A unique coalition of tribal government leaders, private partners and federal and local agencies in Washington State is working to help the Nisqually River watershed and its inhabitants adapt as its ecosystems shift due to climate change.

An article by Leslie Kaufman in the NY Times says the coalition is reserving land farther in from wetlands so that when the sea rises, the marsh will have room to move as well; it is also promoting hundreds of “rain gardens” to absorb artificially warmed runoff from paved spaces and keep it away from the river, and is installing logjams intended to use the river’s flow to hollow out its own bottom and create cooler pools for fish.

Many scientists and policy analysts believe the best course of action is to do what conservationists have long tried to do: return ecosystems to their strongest natural health and then stay out of the way. This approach is known as resiliency. But as humans come to be adversely affected by the stepped-up ecological change, they also increasingly look to help Mother Nature out in more active ways.

In North Carolina, the United States Fish and Wildlife Service has teamed up with the Nature Conservancy to buy parcels just behind the Alligator River National Wildlife Refuge to allow the swamp to roll inland as the sea rises from glacial melt, and to help black bears and red foxes migrate to inland refuges.

In Montana, the Wildlife Conservation Society is working with land trusts and others to secure corridors just outside Glacier National Park for wide-ranging cold-sensitive species like wolverines.

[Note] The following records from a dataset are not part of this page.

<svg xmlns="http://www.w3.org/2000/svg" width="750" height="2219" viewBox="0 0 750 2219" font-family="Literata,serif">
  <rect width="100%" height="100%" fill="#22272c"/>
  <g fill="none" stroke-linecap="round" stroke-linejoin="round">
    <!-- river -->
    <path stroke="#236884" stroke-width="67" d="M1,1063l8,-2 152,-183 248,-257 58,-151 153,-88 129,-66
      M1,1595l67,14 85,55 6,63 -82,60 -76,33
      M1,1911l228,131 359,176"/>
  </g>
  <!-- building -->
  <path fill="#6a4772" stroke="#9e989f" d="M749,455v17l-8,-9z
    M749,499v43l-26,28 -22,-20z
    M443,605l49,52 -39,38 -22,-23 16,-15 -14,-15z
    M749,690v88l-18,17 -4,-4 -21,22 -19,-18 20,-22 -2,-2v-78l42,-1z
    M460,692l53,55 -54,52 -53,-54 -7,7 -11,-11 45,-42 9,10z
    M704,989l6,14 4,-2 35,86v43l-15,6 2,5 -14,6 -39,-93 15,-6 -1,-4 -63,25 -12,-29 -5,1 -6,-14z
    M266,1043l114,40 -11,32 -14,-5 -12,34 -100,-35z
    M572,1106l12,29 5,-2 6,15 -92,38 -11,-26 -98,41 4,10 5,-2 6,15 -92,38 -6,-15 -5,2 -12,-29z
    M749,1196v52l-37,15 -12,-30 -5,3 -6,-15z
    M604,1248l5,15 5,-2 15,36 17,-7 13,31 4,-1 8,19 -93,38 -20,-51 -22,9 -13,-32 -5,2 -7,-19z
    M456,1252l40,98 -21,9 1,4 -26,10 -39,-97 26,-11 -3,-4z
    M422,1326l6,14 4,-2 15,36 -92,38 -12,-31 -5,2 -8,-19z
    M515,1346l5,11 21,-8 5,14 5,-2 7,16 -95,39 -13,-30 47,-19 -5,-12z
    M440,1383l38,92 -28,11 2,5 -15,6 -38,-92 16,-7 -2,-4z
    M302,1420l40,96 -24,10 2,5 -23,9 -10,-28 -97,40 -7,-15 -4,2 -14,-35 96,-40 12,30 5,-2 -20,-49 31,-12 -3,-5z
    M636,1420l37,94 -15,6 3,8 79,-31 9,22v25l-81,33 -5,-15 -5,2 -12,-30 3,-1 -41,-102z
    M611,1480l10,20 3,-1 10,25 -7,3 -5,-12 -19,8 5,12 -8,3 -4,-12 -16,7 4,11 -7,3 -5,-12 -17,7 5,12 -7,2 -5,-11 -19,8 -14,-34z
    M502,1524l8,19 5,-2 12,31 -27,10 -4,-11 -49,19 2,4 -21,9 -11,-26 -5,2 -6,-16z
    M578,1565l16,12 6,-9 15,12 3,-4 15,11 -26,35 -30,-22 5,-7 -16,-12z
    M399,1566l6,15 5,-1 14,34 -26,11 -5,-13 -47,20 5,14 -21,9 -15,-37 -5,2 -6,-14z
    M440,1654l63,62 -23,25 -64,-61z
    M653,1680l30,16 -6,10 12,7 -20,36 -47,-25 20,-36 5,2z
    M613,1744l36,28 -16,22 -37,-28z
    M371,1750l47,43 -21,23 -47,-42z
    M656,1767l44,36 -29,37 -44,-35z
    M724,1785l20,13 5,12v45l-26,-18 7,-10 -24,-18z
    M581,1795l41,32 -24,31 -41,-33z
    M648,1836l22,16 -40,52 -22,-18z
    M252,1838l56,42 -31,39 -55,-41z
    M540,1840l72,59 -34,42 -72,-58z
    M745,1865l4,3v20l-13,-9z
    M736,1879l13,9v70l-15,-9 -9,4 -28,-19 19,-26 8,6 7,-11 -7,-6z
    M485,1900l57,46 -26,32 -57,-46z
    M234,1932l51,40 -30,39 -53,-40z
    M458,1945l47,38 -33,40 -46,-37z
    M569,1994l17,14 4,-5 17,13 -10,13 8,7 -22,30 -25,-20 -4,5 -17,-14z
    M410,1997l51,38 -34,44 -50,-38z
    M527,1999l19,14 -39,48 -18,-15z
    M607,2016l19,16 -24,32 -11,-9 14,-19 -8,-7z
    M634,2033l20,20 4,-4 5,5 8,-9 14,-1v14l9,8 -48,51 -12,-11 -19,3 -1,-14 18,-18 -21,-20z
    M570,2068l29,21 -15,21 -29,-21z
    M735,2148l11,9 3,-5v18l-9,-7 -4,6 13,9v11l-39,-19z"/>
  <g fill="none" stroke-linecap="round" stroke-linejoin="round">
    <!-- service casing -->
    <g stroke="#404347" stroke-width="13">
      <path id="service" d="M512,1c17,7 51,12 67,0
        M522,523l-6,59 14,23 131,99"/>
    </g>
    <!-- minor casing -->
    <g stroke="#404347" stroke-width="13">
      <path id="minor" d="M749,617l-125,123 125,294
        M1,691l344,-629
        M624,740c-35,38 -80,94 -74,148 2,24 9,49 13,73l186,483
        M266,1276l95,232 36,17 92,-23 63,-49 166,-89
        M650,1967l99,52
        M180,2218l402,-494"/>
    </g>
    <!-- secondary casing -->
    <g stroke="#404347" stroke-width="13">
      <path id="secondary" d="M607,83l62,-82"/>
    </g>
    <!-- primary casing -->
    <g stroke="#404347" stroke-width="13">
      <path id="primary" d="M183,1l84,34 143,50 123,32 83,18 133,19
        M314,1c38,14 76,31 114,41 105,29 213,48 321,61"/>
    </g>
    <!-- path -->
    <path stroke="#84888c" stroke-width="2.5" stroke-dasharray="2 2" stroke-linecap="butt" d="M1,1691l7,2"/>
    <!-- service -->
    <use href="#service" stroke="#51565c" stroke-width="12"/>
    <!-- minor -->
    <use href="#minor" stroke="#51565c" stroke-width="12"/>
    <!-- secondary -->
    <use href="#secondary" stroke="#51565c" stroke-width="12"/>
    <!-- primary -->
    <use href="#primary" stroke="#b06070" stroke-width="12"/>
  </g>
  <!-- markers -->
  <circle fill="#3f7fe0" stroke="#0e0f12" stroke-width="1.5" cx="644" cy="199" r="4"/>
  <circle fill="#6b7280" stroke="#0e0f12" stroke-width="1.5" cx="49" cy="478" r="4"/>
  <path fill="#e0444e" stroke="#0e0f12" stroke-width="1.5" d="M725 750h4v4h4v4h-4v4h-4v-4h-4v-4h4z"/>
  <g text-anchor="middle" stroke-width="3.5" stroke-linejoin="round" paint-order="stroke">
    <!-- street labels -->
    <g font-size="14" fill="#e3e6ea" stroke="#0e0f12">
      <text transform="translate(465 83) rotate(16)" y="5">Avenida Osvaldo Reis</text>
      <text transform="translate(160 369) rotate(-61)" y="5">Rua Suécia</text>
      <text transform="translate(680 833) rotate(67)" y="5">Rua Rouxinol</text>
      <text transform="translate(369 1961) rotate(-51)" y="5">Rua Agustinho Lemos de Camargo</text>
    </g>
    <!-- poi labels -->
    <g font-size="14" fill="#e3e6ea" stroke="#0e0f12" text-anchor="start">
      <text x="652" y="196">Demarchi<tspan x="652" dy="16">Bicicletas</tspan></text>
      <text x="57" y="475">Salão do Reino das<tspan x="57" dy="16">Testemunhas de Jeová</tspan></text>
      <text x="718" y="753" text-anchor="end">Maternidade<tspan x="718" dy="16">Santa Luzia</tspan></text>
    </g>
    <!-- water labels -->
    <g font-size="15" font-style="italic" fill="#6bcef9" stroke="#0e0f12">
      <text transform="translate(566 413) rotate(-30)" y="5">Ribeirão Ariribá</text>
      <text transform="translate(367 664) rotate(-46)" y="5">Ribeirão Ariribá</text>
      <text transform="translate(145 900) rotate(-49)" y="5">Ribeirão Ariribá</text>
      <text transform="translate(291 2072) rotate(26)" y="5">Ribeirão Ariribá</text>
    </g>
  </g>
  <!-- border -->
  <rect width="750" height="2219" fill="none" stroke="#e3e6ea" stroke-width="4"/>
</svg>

Such projects are on the rise, in part, because an executive order in 2009 by President Obama led to a mandate that federal agencies integrate adaptation to climate change into all of their planning. But they often evolve, like Nisqually, into complex collaborations spurred more by imminent local ecological catastrophes.

In line with this trend, “Climate Change Adaptation and Water Governance,” the fifth adaptation report from ACT, is due for release in September 2011, and will outline new opportunities for effective water management in Canada.